EXERCISE AIM
Repeat the entries. Each one must match exactly.

GIVEN RECORDS Block Start

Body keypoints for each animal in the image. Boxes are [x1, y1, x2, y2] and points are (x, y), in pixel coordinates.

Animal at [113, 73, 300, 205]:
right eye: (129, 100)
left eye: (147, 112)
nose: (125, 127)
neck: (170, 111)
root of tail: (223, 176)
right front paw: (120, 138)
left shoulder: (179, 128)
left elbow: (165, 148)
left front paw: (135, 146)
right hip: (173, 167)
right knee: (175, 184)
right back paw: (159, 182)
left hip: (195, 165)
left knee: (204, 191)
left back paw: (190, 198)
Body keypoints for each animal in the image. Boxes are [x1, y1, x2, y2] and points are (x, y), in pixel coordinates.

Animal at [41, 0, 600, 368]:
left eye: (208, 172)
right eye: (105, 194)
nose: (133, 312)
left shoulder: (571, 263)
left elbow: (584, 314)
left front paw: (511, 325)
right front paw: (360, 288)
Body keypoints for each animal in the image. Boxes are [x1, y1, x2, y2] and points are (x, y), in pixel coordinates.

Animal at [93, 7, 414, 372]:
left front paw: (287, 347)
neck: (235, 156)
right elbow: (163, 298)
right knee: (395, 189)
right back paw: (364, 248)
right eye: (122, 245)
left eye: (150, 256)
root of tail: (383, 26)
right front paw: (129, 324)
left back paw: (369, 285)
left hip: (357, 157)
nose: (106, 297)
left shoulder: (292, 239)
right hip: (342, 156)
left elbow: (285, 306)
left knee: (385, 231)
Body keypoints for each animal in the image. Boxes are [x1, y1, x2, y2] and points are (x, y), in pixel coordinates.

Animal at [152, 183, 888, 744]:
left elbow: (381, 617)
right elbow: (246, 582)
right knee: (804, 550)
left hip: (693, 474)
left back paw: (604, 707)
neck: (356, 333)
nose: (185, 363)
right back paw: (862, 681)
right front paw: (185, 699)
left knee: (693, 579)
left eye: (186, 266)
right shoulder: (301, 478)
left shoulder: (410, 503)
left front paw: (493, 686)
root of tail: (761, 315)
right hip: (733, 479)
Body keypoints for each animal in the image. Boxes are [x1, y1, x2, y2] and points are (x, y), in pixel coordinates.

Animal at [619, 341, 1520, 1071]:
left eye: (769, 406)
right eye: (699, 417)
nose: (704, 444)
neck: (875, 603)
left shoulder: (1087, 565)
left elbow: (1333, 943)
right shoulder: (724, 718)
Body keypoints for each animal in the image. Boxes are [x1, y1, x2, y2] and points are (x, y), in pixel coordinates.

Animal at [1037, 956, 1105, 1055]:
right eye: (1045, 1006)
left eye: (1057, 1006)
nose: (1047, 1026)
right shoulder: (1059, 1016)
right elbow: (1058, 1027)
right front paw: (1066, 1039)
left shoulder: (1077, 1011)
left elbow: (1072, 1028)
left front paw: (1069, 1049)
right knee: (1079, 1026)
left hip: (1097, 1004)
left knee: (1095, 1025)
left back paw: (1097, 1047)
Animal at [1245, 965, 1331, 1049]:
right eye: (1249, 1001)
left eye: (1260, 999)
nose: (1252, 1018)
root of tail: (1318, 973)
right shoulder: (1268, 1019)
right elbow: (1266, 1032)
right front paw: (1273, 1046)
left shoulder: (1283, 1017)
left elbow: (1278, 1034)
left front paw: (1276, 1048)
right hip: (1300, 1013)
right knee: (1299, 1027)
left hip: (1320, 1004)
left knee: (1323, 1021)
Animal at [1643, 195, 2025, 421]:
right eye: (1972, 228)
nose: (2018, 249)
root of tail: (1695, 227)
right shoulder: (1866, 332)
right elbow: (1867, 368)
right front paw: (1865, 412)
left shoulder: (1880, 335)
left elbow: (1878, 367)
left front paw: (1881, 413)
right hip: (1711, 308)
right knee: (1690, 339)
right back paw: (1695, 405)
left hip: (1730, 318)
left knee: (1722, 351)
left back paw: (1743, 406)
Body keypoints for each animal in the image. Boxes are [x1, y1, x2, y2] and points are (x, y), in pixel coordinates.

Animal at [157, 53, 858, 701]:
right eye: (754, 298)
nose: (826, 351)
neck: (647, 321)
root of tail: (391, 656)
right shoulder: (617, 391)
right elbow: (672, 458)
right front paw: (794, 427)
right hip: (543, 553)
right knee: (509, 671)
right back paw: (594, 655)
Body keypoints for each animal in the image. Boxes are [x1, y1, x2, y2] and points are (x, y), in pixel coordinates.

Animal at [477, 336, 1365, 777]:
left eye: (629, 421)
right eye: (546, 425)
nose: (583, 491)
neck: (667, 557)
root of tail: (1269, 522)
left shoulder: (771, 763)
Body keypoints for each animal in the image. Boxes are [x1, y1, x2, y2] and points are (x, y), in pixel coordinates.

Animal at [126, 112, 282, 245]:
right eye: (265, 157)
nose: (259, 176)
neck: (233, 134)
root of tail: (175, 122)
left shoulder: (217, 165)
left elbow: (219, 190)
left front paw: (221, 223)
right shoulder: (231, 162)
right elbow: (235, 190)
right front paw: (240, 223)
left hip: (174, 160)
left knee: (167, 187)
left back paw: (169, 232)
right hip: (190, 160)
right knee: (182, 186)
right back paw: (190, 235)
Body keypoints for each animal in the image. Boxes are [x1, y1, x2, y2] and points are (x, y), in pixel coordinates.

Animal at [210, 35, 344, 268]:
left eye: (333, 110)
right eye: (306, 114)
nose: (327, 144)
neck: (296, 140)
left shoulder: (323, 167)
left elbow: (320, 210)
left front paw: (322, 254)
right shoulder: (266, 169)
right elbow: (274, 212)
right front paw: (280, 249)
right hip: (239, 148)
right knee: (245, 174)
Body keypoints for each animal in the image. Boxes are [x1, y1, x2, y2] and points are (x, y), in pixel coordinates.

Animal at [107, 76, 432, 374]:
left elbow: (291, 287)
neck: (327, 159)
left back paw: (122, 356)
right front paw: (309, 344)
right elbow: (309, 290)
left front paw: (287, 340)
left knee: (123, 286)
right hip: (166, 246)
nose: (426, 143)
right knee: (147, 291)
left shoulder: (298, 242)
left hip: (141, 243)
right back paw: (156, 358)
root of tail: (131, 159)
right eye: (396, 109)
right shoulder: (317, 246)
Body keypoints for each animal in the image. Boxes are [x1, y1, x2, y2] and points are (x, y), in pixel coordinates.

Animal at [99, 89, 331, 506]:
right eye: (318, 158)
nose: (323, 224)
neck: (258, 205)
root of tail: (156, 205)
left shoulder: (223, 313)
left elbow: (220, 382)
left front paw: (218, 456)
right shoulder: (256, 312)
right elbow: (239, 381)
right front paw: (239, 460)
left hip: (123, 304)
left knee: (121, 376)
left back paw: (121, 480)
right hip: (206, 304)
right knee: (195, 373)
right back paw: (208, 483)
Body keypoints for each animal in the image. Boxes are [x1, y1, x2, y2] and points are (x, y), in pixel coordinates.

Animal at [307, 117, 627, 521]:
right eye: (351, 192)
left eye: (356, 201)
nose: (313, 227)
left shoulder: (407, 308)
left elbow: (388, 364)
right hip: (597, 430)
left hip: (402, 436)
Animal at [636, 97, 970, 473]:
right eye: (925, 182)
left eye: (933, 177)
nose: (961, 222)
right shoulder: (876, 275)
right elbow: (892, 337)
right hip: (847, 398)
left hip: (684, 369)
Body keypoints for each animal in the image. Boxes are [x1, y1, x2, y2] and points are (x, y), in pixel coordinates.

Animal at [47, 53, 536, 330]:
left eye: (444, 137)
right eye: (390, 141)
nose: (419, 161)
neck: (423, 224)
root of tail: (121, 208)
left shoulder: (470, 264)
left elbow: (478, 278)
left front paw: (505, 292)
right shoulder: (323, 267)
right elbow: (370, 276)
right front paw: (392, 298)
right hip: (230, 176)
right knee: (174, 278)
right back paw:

GIVEN RECORDS Block End

WORKED SOLUTION
Body keypoints for each animal in the image. Boxes are [x1, y1, x2, y2] and points are (x, y), in pixel coordinates.

Animal at [113, 73, 300, 205]:
right eye: (129, 100)
left eye: (147, 112)
nose: (125, 127)
neck: (170, 111)
root of tail: (223, 176)
right front paw: (120, 138)
left shoulder: (179, 128)
left elbow: (165, 148)
left front paw: (135, 146)
right hip: (173, 167)
right knee: (175, 184)
right back paw: (159, 182)
left hip: (195, 165)
left knee: (204, 191)
left back paw: (190, 198)
Body keypoints for each animal in the image. Boxes are [x1, y1, x2, y2] and points are (x, y), in pixel coordinates.

Animal at [41, 0, 600, 368]:
left eye: (208, 172)
right eye: (105, 194)
nose: (133, 312)
left shoulder: (571, 263)
left elbow: (584, 314)
left front paw: (511, 325)
right front paw: (360, 288)
Body keypoints for each animal in the image. Boxes are [x1, y1, x2, y2] and points are (x, y), in pixel coordinates.

Animal at [93, 7, 414, 372]:
left front paw: (287, 347)
neck: (235, 156)
right elbow: (163, 298)
right knee: (395, 189)
right back paw: (364, 248)
right eye: (122, 245)
left eye: (150, 256)
root of tail: (383, 26)
right front paw: (129, 324)
left back paw: (369, 285)
left hip: (357, 157)
nose: (106, 297)
left shoulder: (292, 239)
right hip: (342, 156)
left elbow: (285, 306)
left knee: (385, 231)
Body keypoints for each animal in the image. Boxes are [x1, y1, x2, y2] and points are (x, y), in pixel coordinates.

Animal at [152, 183, 888, 744]:
left elbow: (381, 617)
right elbow: (246, 582)
right knee: (804, 550)
left hip: (693, 474)
left back paw: (604, 707)
neck: (356, 333)
nose: (185, 363)
right back paw: (862, 681)
right front paw: (185, 699)
left knee: (693, 579)
left eye: (186, 266)
right shoulder: (301, 478)
left shoulder: (410, 503)
left front paw: (493, 686)
root of tail: (761, 315)
right hip: (733, 479)
Body keypoints for each animal in the image. Boxes are [x1, y1, x2, y2] and points are (x, y), in pixel coordinates.

Animal at [619, 341, 1520, 1071]:
left eye: (769, 406)
right eye: (699, 417)
nose: (704, 444)
neck: (875, 603)
left shoulder: (1087, 565)
left elbow: (1333, 943)
right shoulder: (724, 718)
Body keypoints for each animal in the image. Boxes are [x1, y1, x2, y2] and points are (x, y), in pixel coordinates.

Animal at [1037, 956, 1105, 1055]:
right eye: (1045, 1006)
left eye: (1057, 1006)
nose: (1047, 1026)
right shoulder: (1059, 1016)
right elbow: (1058, 1027)
right front paw: (1066, 1039)
left shoulder: (1077, 1011)
left elbow: (1072, 1028)
left front paw: (1069, 1049)
right knee: (1079, 1026)
left hip: (1097, 1004)
left knee: (1095, 1025)
left back paw: (1097, 1047)
Animal at [1245, 965, 1331, 1049]:
right eye: (1249, 1001)
left eye: (1260, 999)
nose: (1252, 1018)
root of tail: (1318, 973)
right shoulder: (1268, 1019)
right elbow: (1266, 1032)
right front paw: (1273, 1046)
left shoulder: (1283, 1017)
left elbow: (1278, 1034)
left front paw: (1276, 1048)
right hip: (1300, 1013)
right knee: (1299, 1027)
left hip: (1320, 1004)
left knee: (1323, 1021)
Animal at [1643, 195, 2025, 421]:
right eye: (1972, 228)
nose: (2018, 249)
root of tail: (1695, 227)
right shoulder: (1866, 332)
right elbow: (1867, 368)
right front paw: (1865, 412)
left shoulder: (1880, 335)
left elbow: (1878, 367)
left front paw: (1881, 413)
right hip: (1711, 308)
right knee: (1690, 339)
right back paw: (1695, 405)
left hip: (1730, 318)
left knee: (1722, 351)
left back paw: (1743, 406)
Body keypoints for each animal in the image. Boxes are [x1, y1, x2, y2] and points are (x, y), in pixel coordinates.

Animal at [157, 53, 858, 701]:
right eye: (754, 298)
nose: (826, 351)
neck: (647, 321)
root of tail: (391, 656)
right shoulder: (617, 391)
right elbow: (672, 458)
right front paw: (794, 427)
right hip: (543, 553)
right knee: (509, 671)
right back paw: (594, 655)
Body keypoints for each animal in the image. Boxes are [x1, y1, x2, y2] and points are (x, y), in pixel coordinates.

Animal at [477, 336, 1365, 777]:
left eye: (629, 421)
right eye: (546, 425)
nose: (583, 491)
neck: (667, 557)
root of tail: (1269, 522)
left shoulder: (771, 763)
Body keypoints for each animal in the image. Boxes are [x1, y1, x2, y2] and points are (x, y), in pixel coordinates.

Animal at [126, 112, 282, 245]:
right eye: (265, 157)
nose: (259, 176)
neck: (233, 134)
root of tail: (175, 122)
left shoulder: (217, 165)
left elbow: (219, 190)
left front paw: (221, 223)
right shoulder: (231, 162)
right elbow: (235, 190)
right front paw: (240, 223)
left hip: (174, 160)
left knee: (167, 187)
left back paw: (169, 232)
right hip: (190, 160)
right knee: (182, 186)
right back paw: (190, 235)
Body keypoints for each animal in the image. Boxes are [x1, y1, x2, y2] and points are (x, y), in pixel coordinates.

Animal at [210, 35, 344, 268]:
left eye: (333, 110)
right eye: (306, 114)
nose: (327, 144)
neck: (296, 140)
left shoulder: (323, 167)
left elbow: (320, 210)
left front paw: (322, 254)
right shoulder: (266, 169)
right elbow: (274, 212)
right front paw: (280, 249)
right hip: (239, 148)
right knee: (245, 174)
Body keypoints for each animal in the image. Boxes are [x1, y1, x2, y2] and points are (x, y), in pixel coordinates.

Animal at [107, 76, 432, 374]:
left elbow: (291, 287)
neck: (327, 159)
left back paw: (122, 356)
right front paw: (309, 344)
right elbow: (309, 290)
left front paw: (287, 340)
left knee: (123, 286)
right hip: (166, 246)
nose: (426, 143)
right knee: (147, 291)
left shoulder: (298, 242)
left hip: (141, 243)
right back paw: (156, 358)
root of tail: (131, 159)
right eye: (396, 109)
right shoulder: (317, 246)
Body keypoints for each animal in the image. Boxes are [x1, y1, x2, y2] and points are (x, y), in pixel coordinates.

Animal at [99, 89, 331, 506]:
right eye: (318, 158)
nose: (323, 224)
neck: (258, 205)
root of tail: (156, 205)
left shoulder: (223, 313)
left elbow: (220, 382)
left front paw: (218, 456)
right shoulder: (256, 312)
right elbow: (239, 381)
right front paw: (239, 460)
left hip: (123, 304)
left knee: (121, 376)
left back paw: (121, 480)
right hip: (206, 304)
right knee: (195, 373)
right back paw: (208, 483)
Body keypoints for each animal in the image. Boxes are [x1, y1, x2, y2] and points are (x, y), in pixel coordinates.

Animal at [307, 117, 627, 521]:
right eye: (351, 192)
left eye: (356, 201)
nose: (313, 227)
left shoulder: (407, 308)
left elbow: (388, 364)
right hip: (597, 430)
left hip: (402, 436)
Animal at [636, 97, 970, 473]:
right eye: (925, 182)
left eye: (933, 177)
nose: (961, 222)
right shoulder: (876, 275)
right elbow: (892, 337)
right hip: (847, 398)
left hip: (684, 369)
Body keypoints for each animal in the image. Boxes are [x1, y1, x2, y2] and points are (x, y), in pixel coordinates.

Animal at [47, 53, 536, 330]:
left eye: (444, 137)
right eye: (390, 141)
nose: (419, 161)
neck: (423, 224)
root of tail: (121, 208)
left shoulder: (470, 264)
left elbow: (478, 278)
left front paw: (505, 292)
right shoulder: (323, 267)
right elbow: (370, 276)
right front paw: (392, 298)
right hip: (230, 176)
right knee: (174, 278)
right back paw:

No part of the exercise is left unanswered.